## Texte fourni
┌──
Entretien avec Šimon Pánek, directeur de l’ONG People in need
Il est celui que Václav Havel aimerait voir succéder à Václav Klaus à la présidence de la République. Ancien leader étudiant à l’époque de la révolution de velours Šimon Pánek dirige l’organisation non-gouvernementale Člověk v tísni-People in need, l’ONG tchèque la plus connue et très active en matière d’aide humanitaire, qui réalise des projets de développement à long terme et soutien les efforts de démocratisation et le respect des droits de l’homme. L’organisation a été fondée en 1992, compte des centaines d’employés et développe ses activités dans plus de 40 pays du monde. A l’origine de la création de cette organisation, Šimon Pánek, à l’époque étudiant à la Faculté de sciences naturelles, et quelques uns de ses amis ont organisé une collecte pour les victimes du tremblement de terre en Arménie en 1988.
« C’est vrai, nous avons commencé comme une équipe qui apportait de l’aide en premier lieu dans les pays en guerre, nous n’étions pas d’accord avec la politique européenne dont l’objectif n’était pas de trouver une solution, surtout dans le cas des guerres en Bosnie-Herzégovine, mais de camoufler le problème et prolonger le statu quo. Les hommes politiques, au lieu de négocier, ouvraient des passerelles humanitaires et, par exemple, au lieu de soutenir l’intervention militaire en 1992, François Mitterrand a ouvert le corridor humanitaire à Sarajevo. Pendant trois ans, les gens ont vécu dans une ville encerclée, recevait de la nourriture et de l’aide mais mourraient chaque jour car aucune solution pour régler le conflit n’a été trouvée. Nous ne pouvions pas agir car nous ne sommes ni des soldats ni des hommes politiques. Nous pouvions juste venir avec une aide, tourner des films documentaires, prendre des photos, écrire des articles. D’ailleurs au début notre groupe s’appelait L’équipe humanitaire des reporters. On avait donc deux casquettes. »
Dans les années 2000-2005 People in need était une des principales organisations humanitaires en Tchétchénie et la première à avoir passé indépendamment un chargement important de denrées alimentaires alors que le pays était encore en pleins combats intensifs. En cinq ans des projets d’un montant de 600 millions de couronnes tchèques ont été réalisés. Malgré le succès, la mission a été supprimée sous la pression de la Russie.
└──
## Lignes de données
┌──
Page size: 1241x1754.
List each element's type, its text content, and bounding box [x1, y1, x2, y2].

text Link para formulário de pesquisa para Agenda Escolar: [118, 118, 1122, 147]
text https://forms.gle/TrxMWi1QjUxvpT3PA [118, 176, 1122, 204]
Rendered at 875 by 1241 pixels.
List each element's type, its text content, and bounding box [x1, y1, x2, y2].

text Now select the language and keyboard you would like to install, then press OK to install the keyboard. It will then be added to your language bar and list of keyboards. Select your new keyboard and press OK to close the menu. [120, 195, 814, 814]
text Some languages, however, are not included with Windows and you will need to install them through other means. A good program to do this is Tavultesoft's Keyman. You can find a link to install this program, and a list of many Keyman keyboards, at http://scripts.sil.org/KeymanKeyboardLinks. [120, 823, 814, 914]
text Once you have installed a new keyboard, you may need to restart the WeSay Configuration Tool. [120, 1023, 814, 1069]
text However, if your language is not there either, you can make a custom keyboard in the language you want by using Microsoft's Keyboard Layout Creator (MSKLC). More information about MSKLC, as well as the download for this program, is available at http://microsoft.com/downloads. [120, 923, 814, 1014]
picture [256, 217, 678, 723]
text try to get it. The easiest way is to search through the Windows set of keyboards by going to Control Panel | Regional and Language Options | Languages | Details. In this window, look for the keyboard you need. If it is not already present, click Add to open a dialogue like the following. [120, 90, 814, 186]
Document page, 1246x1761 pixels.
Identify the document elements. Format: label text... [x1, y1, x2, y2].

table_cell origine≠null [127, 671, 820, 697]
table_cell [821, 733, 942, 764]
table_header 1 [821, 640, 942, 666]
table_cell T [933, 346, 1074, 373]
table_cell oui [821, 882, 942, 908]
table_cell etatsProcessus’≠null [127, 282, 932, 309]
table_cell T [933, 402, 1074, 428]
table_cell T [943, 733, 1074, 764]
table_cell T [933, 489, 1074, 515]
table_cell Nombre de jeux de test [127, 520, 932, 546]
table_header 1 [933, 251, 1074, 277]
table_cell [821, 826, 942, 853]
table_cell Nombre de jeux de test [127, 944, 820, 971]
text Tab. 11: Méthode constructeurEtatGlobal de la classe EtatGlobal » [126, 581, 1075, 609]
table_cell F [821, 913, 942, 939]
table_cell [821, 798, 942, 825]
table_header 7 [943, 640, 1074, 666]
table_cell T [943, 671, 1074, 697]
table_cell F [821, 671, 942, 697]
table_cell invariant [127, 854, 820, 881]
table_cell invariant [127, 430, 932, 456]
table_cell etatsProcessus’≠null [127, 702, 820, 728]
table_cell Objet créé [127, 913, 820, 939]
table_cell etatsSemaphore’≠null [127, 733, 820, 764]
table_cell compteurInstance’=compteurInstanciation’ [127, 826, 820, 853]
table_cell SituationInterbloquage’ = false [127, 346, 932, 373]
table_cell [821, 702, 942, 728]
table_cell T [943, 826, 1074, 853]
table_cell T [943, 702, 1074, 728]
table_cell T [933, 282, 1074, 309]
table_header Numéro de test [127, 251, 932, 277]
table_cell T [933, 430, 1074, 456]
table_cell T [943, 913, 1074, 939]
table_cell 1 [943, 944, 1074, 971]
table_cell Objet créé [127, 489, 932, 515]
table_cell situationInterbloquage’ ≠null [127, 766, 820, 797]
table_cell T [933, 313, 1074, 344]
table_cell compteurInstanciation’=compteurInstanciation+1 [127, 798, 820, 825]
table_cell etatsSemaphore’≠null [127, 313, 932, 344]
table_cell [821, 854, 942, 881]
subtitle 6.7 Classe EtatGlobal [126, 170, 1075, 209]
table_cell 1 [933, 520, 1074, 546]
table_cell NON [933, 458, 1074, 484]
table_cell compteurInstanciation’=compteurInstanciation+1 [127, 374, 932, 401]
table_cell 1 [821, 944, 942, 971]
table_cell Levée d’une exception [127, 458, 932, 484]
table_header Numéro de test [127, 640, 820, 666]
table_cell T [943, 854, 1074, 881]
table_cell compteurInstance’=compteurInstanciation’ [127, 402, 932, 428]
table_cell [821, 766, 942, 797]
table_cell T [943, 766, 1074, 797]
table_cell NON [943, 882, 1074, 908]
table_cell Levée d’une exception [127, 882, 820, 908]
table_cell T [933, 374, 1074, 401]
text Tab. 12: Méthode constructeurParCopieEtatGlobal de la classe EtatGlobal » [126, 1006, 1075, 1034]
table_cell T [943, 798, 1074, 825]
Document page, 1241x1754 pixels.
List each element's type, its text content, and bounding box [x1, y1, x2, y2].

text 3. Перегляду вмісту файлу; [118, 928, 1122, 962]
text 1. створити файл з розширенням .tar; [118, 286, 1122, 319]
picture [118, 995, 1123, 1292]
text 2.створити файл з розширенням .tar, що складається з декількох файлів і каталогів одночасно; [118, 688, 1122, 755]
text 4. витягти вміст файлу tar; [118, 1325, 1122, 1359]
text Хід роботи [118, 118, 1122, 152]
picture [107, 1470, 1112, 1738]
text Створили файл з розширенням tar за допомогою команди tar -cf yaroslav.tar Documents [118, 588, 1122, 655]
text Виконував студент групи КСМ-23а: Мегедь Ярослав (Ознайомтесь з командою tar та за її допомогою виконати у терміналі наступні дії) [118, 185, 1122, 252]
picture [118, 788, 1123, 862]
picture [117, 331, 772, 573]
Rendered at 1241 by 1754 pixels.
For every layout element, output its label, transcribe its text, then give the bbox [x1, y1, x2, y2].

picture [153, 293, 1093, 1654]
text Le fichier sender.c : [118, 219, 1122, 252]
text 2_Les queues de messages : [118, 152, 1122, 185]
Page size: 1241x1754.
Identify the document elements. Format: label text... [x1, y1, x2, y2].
└──
## Consigne A
Répondez à ces questions d'après l'entretien :
(i) En quelle année l'organisation a-t-elle été fondée ?
(ii) Quel nom portait le groupe à ses débuts ?
(iii) Quel montant ont atteint les projets réalisés en cinq ans en Tchétchénie ?
## Consigne B
Recopiez le passage de l'entretien qui commence par les mots « Dans les années » et finit par « de la Russie. », en remplaçant « Russie » par « Moscou ».

## Réponse complète A
(i) En 1992.
(ii) L'équipe humanitaire des reporters.
(iii) 600 millions de couronnes tchèques.

## Réponse complète B
Dans les années 2000-2005 People in need était une des principales organisations humanitaires en Tchétchénie et la première à avoir passé indépendamment un chargement important de denrées alimentaires alors que le pays était encore en pleins combats intensifs. En cinq ans des projets d’un montant de 600 millions de couronnes tchèques ont été réalisés. Malgré le succès, la mission a été supprimée sous la pression de la Moscou.